### WORK INSTRUCTION:
Nothing but the line with "Structures marked on this image (semi-automatically" and the lines after it, through the end of the records below, is to be repeated, exactly as it is.

Saved data entries:
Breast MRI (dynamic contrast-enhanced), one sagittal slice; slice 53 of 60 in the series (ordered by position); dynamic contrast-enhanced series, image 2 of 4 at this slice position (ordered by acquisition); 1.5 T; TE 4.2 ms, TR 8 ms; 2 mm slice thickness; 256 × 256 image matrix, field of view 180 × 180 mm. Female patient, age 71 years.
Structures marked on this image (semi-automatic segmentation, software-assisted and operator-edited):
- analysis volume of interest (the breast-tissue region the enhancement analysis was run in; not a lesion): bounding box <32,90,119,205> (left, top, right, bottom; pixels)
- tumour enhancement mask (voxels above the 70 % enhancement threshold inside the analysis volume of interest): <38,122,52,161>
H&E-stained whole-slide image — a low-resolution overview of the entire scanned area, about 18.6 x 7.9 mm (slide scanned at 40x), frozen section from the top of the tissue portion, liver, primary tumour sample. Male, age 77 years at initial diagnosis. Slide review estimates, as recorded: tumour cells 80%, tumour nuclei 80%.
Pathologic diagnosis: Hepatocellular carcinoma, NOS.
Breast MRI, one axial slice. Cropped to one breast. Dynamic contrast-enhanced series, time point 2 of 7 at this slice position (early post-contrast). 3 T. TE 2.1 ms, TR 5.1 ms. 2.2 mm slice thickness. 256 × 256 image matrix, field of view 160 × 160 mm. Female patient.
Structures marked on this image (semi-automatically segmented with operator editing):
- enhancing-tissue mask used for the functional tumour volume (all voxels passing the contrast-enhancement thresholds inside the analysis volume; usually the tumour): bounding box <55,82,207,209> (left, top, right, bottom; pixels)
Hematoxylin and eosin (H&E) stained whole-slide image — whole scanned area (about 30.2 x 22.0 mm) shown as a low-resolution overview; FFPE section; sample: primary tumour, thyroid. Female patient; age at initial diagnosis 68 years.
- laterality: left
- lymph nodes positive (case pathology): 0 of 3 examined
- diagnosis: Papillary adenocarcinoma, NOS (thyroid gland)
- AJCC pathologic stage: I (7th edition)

### RESULT OF THIS EXERCISE:
Structures marked on this image (semi-automatically segmented with operator editing):
- enhancing-tissue mask used for the functional tumour volume (all voxels passing the contrast-enhancement thresholds inside the analysis volume; usually the tumour): bounding box <55,82,207,209> (left, top, right, bottom; pixels)
Hematoxylin and eosin (H&E) stained whole-slide image — whole scanned area (about 30.2 x 22.0 mm) shown as a low-resolution overview; FFPE section; sample: primary tumour, thyroid. Female patient; age at initial diagnosis 68 years.
- laterality: left
- lymph nodes positive (case pathology): 0 of 3 examined
- diagnosis: Papillary adenocarcinoma, NOS (thyroid gland)
- AJCC pathologic stage: I (7th edition)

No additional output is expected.